Josephine Silone Yates (November 15, 1859 – 1912) taught chemistry, elocution, and English Literature at Lincoln University in Jefferson City, Missouri, and when named as Chair of the Natural Science Department became the first African American woman to head a college science department, and may have been the first African American woman to hold a full professorship at any U.S. college or university. At age 11 she went from her family's home on Long Island to live in Philadelphia with an uncle, Rev. John Bunyan Reeve, so that she could attend the Institute for Colored Youth where she was mentored by Fanny Jackson Coppin. When Rev. Reeve took a position at Howard University, she lived with an aunt in Newport, Rhode Island, where she was high school valedictorian and attended Rhode Island State Normal School. She then taught at Lincoln until she married William Ward Yates in 1889 and moved to Kansas City where he was principal of Phillips School. She founded the Women’s League of Kansas City which became affiliated with the National Association of Colored Women which she served as president, vice president, and treasurer as well as writing for the Woman's Era magazine.

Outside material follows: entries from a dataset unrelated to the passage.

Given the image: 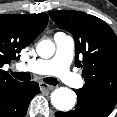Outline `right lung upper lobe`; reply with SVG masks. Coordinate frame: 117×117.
I'll return each instance as SVG.
<instances>
[{
  "mask_svg": "<svg viewBox=\"0 0 117 117\" xmlns=\"http://www.w3.org/2000/svg\"><path fill=\"white\" fill-rule=\"evenodd\" d=\"M47 23L48 16L45 13L0 14V98L19 84L2 70L3 65L16 59L17 54L33 42Z\"/></svg>",
  "mask_w": 117,
  "mask_h": 117,
  "instance_id": "1",
  "label": "right lung upper lobe"
}]
</instances>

Dame Ruth Nita Barrow born in 1916, was Governor General of Barbados from 1990 to 1995. She trained as a nurse, midwife and health care administrator before serving at various times as President of the World Young Women's Christian Association, the World President of the International Council for Adult Education, President of the World Council of Churches, and Barbados' Ambassador to the United Nations (1986 to 1990). She was a member of the Commonwealth Eminent Persons Mission to South Africa in 1986 and was Convenor of the NGO Forum for Women at the United Nations World Congress on Women in Nairobi in 1985.

Whitman Mayo (November 15, 1930 - May 22, 2001) was best known for his character Grady Wilson on the 1970s television sitcom Sanford and Son. After serving in the Korean War he held a variety of jobs including probation officer before joining the New Lafayette Theater repertory company in New York City, and he was recommended to Norman Lear for the role as Grady by a New Lafayette colleague. He later taught drama at Clark-Atlanta University.

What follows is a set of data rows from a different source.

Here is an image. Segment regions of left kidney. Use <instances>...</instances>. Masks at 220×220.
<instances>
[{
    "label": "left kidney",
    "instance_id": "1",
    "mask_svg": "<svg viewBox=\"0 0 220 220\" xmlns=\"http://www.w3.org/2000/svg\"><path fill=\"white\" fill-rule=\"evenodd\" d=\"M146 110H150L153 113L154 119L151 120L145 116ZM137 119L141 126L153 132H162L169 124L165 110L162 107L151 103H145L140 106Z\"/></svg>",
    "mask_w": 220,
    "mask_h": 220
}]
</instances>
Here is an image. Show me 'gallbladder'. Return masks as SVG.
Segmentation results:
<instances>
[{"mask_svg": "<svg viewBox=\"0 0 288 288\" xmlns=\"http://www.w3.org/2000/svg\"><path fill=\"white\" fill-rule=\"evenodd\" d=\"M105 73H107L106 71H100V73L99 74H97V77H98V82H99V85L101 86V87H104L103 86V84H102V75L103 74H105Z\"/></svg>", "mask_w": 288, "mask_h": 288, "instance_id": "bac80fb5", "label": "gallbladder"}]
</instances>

Clyde Lensley McPhatter (November 15, 1932 – June 13, 1972) was an American R&B singer with a high-pitched tenor voice. He is best known for his solo hit "A Lover's Question". McPhatter was lead tenor for a gospel group he formed as a teenager.and later, lead tenor for Billy Ward and His Dominoes. McPhatter was largely responsible for the success the Dominoes initially enjoyed. After his tenure with the Dominoes, McPhatter formed his own group, The Drifters before going solo.

Gloria Foster (November 15, 1933 - September 29, 2001) is best known to contemporary audiences as the Oracle in The Matrix (1999) and The Matrix Reloaded (2003). She studied drama at Chicago's Goodman School of Drama before moving to New York City where her first stage appearance was as Ruth in A Raisin in the Sun (1963). During her acting career, she was rewarded with three Obie awards, for In White America (1963) and A Raisin In the Sun, and was in the Broadway production of Having Our Say (1995). She was married to Clarence Williams III from 1967 to 1884 after meeting when she had a guest appearance on the television show The Mod Squad.

William Edward "Little Willie" John (November 15, 1937 – May 26, 1968) was an American rock 'n' roll and R&B singer who performed in the 1950s and early 1960s. He is best known for his popular music chart successes with songs such as "All Around the World" (1955), "Need Your Love So Bad" (1956), and "Fever" (1956), the latter covered in 1958 by Peggy Lee. An important figure in early R&B music, John was a 1996 inductee into the Rock and Roll Hall of Fame. He was the brother of singer Mable John, who recorded for Motown and Stax and was member of Ray Charles's Raelettes. His son Keith John is a backing vocalist for Stevie Wonder.

Yaphet Kotto (born November 15, 1939) is known for numerous film roles, as well as starring in the NBC television series Homicide: Life on the Street (1993–1999) as Lieutenant Al Giardello and in many guest appearances on television. His first film was 4 For Texas (1963), and he also appeared in Shadow of a Man (1964), Live and Let Die (1973), Alien (1979), and Midnight Run (1988). His father was Njoki Manga Bell, a businessman from Cameroon who emigrated to the United States in the 1920s and was the great-grandson of King Alexander Bell, who ruled the Douala region of Cameroon in the late 19th century.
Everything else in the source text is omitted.